Task details
Every record that follows should be written out again without any change.

(Structured pose outputs)
■ ■ ■ ■ ■

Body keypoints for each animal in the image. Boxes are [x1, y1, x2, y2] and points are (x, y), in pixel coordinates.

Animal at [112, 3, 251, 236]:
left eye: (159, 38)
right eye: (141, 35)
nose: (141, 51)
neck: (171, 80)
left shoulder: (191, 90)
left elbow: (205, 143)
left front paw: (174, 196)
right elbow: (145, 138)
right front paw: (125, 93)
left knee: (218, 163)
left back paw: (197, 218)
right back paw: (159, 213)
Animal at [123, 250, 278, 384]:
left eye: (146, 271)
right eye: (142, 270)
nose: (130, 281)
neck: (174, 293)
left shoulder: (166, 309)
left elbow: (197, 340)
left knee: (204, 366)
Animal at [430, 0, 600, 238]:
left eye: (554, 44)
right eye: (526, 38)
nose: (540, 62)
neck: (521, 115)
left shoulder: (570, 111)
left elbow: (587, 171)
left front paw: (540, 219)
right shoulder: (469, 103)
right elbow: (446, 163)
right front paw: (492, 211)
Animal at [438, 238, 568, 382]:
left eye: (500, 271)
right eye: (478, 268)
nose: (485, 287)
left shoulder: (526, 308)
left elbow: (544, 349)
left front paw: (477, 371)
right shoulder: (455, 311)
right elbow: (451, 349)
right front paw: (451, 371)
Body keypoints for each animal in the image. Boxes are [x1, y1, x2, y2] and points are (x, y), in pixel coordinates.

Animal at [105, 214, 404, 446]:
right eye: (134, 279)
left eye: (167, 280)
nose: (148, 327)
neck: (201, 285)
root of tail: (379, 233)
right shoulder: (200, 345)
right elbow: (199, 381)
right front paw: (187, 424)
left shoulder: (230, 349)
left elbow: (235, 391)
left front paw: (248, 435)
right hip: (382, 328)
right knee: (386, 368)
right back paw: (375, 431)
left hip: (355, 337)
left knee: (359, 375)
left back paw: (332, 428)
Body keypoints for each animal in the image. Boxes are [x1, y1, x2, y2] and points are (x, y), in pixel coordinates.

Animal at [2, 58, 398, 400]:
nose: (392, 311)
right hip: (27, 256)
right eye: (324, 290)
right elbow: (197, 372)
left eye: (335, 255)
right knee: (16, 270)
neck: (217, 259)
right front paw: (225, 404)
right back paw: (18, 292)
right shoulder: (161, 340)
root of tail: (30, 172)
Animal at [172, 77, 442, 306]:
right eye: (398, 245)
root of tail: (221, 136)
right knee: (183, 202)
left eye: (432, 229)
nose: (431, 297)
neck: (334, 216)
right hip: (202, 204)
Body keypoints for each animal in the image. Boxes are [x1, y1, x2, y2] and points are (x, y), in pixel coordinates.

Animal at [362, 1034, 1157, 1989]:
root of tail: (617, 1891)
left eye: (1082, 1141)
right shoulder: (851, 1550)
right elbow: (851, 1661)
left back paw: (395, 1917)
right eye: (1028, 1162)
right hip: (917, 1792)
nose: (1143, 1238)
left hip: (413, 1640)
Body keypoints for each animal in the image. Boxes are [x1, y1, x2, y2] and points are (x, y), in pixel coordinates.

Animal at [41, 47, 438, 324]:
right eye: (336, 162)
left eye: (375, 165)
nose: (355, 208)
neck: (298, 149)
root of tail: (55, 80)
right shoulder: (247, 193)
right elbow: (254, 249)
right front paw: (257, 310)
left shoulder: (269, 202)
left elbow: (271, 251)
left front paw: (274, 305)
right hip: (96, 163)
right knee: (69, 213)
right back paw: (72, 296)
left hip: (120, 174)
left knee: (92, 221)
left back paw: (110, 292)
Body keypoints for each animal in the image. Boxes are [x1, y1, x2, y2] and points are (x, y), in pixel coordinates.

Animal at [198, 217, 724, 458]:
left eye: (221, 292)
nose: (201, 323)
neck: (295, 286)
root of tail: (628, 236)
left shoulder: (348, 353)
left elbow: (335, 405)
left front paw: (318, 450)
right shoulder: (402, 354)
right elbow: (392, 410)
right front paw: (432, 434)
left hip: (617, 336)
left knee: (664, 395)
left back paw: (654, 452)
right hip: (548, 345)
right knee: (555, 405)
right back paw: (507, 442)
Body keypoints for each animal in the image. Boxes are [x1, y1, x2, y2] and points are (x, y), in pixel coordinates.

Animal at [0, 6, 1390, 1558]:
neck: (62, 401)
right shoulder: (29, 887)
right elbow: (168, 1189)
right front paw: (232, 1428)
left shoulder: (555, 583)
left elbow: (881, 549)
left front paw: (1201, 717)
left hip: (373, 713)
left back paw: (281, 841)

■ ■ ■ ■ ■

Solution to the problem
Body keypoints for each animal in the image. Boxes are [x1, y1, x2, y2] and points are (x, y), in pixel coordinates.

Animal at [112, 3, 251, 236]:
left eye: (159, 38)
right eye: (141, 35)
nose: (141, 51)
neck: (171, 80)
left shoulder: (191, 90)
left elbow: (205, 143)
left front paw: (174, 196)
right elbow: (145, 138)
right front paw: (125, 93)
left knee: (218, 163)
left back paw: (197, 218)
right back paw: (159, 213)
Animal at [123, 250, 278, 384]:
left eye: (146, 271)
right eye: (142, 270)
nose: (130, 281)
neck: (174, 293)
left shoulder: (166, 309)
left elbow: (197, 340)
left knee: (204, 366)
Animal at [430, 0, 600, 238]:
left eye: (554, 44)
right eye: (526, 38)
nose: (540, 62)
neck: (521, 115)
left shoulder: (570, 111)
left elbow: (587, 171)
left front paw: (540, 219)
right shoulder: (469, 103)
right elbow: (446, 163)
right front paw: (492, 211)
Animal at [438, 238, 568, 382]:
left eye: (500, 271)
right eye: (478, 268)
nose: (485, 287)
left shoulder: (526, 308)
left elbow: (544, 349)
left front paw: (477, 371)
right shoulder: (455, 311)
right elbow: (451, 349)
right front paw: (451, 371)
Body keypoints for each animal in the image. Boxes are [x1, y1, x2, y2] and points are (x, y), in pixel coordinates.

Animal at [105, 214, 404, 446]:
right eye: (134, 279)
left eye: (167, 280)
nose: (148, 327)
neck: (201, 285)
root of tail: (379, 233)
right shoulder: (200, 345)
right elbow: (199, 381)
right front paw: (187, 424)
left shoulder: (230, 349)
left elbow: (235, 391)
left front paw: (248, 435)
right hip: (382, 328)
right knee: (386, 368)
right back paw: (375, 431)
left hip: (355, 337)
left knee: (359, 375)
left back paw: (332, 428)
Body keypoints for each animal in the image. Boxes are [x1, y1, x2, y2] and points are (x, y), in pixel coordinates.

Animal at [2, 58, 398, 400]:
nose: (392, 311)
right hip: (27, 256)
right eye: (324, 290)
right elbow: (197, 372)
left eye: (335, 255)
right knee: (16, 270)
neck: (217, 259)
right front paw: (225, 404)
right back paw: (18, 292)
right shoulder: (161, 340)
root of tail: (30, 172)
Animal at [172, 77, 442, 306]:
right eye: (398, 245)
root of tail: (221, 136)
right knee: (183, 202)
left eye: (432, 229)
nose: (431, 297)
neck: (334, 216)
right hip: (202, 204)
Body keypoints for each animal in the image. Boxes are [x1, y1, x2, y2] and points are (x, y), in pixel coordinates.

Animal at [362, 1034, 1157, 1989]:
root of tail: (617, 1891)
left eye: (1082, 1141)
right shoulder: (851, 1550)
right elbow: (851, 1661)
left back paw: (395, 1917)
right eye: (1028, 1162)
right hip: (917, 1792)
nose: (1143, 1238)
left hip: (413, 1640)
Body keypoints for each animal in the image. Boxes are [x1, y1, x2, y2] and points are (x, y), in pixel coordinates.

Animal at [41, 47, 438, 324]:
right eye: (336, 162)
left eye: (375, 165)
nose: (355, 208)
neck: (298, 149)
root of tail: (55, 80)
right shoulder: (247, 193)
right elbow: (254, 249)
right front paw: (257, 310)
left shoulder: (269, 202)
left elbow: (271, 251)
left front paw: (274, 305)
right hip: (96, 163)
right knee: (69, 213)
right back paw: (72, 296)
left hip: (120, 174)
left knee: (92, 221)
left back paw: (110, 292)
Body keypoints for each animal in the image. Boxes are [x1, y1, x2, y2] and points are (x, y), in pixel coordinates.

Animal at [198, 217, 724, 458]:
left eye: (221, 292)
nose: (201, 323)
neck: (295, 286)
root of tail: (628, 236)
left shoulder: (348, 353)
left elbow: (335, 405)
left front paw: (318, 450)
right shoulder: (402, 354)
right elbow: (392, 410)
right front paw: (432, 434)
left hip: (617, 336)
left knee: (664, 395)
left back paw: (654, 452)
right hip: (548, 345)
right knee: (555, 405)
right back paw: (507, 442)
Body keypoints for each animal in the image. Boxes are [x1, y1, x2, y2] and points are (x, y), in pixel coordinates.

Animal at [0, 6, 1390, 1558]:
neck: (62, 401)
right shoulder: (29, 887)
right elbow: (168, 1189)
right front paw: (232, 1428)
left shoulder: (555, 583)
left elbow: (881, 549)
left front paw: (1201, 717)
left hip: (373, 713)
left back paw: (281, 841)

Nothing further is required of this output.